Required action -
Every line below that holds the word "ring" must be listed.

Data for this exercise -
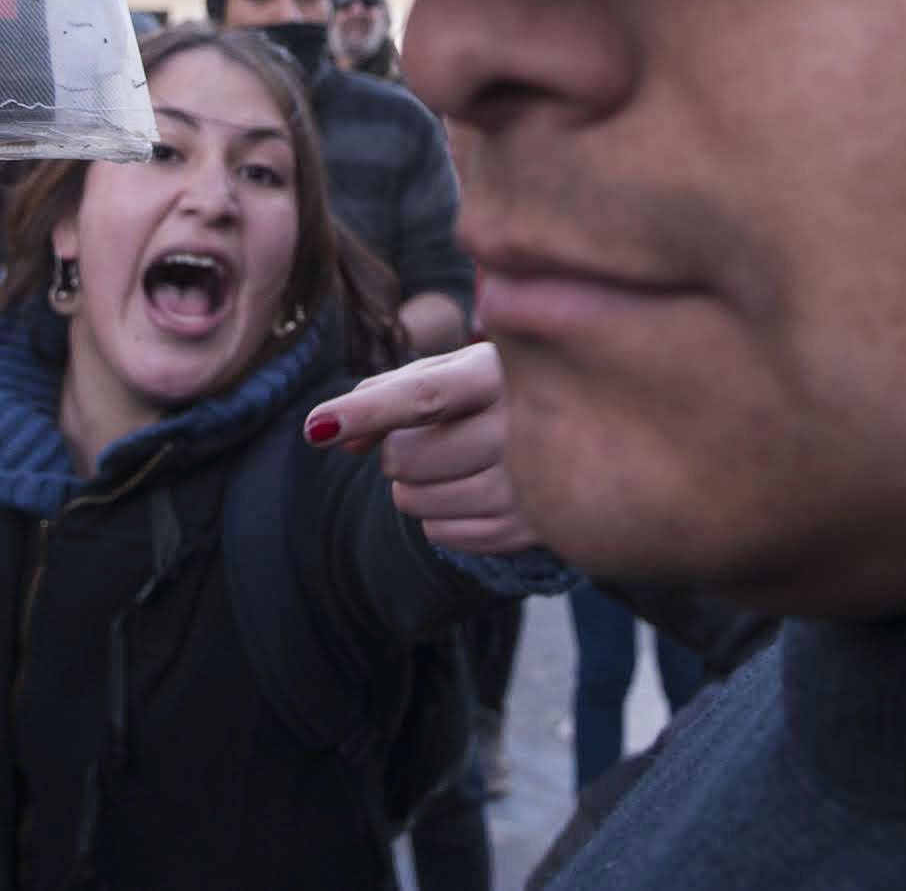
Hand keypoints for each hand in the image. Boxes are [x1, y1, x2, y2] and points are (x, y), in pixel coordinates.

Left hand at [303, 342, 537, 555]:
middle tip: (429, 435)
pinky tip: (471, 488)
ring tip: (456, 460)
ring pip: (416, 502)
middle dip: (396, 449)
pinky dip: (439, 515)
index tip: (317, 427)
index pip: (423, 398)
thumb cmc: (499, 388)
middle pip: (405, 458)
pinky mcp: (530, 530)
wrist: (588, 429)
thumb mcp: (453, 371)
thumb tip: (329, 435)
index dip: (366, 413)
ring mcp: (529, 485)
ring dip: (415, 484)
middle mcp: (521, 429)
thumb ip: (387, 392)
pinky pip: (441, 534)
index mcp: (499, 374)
---
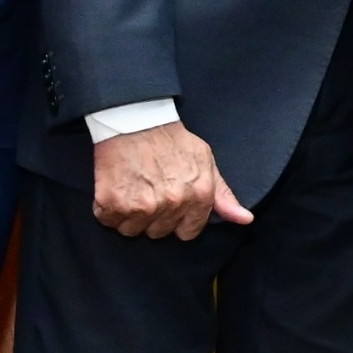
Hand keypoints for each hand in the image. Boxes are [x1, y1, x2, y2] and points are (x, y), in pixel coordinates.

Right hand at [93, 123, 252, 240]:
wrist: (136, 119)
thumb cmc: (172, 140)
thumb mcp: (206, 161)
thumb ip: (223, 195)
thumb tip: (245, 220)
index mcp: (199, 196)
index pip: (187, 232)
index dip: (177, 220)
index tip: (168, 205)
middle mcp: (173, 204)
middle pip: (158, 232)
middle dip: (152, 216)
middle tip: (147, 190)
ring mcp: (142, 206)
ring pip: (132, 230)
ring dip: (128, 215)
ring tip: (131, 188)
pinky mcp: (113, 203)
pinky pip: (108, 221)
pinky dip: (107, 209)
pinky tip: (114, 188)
* * *
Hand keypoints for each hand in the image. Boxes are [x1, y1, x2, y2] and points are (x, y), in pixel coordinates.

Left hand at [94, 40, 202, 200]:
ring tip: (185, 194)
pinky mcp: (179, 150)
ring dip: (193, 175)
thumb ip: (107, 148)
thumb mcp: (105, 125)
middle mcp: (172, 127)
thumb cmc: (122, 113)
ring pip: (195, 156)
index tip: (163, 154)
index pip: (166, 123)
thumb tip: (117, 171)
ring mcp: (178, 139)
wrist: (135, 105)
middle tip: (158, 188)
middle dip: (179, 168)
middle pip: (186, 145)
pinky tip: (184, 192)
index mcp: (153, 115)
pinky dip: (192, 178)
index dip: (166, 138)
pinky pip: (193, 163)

Expected output -
ring tip: (456, 460)
ring pip: (416, 502)
ring mcp: (529, 485)
ring dip: (415, 484)
ring mcp: (142, 206)
ring pip: (132, 230)
ring dip: (128, 215)
ring tip: (131, 188)
ring tip: (185, 194)
ring dip: (193, 175)
ring pip: (195, 156)
ring mcp: (178, 139)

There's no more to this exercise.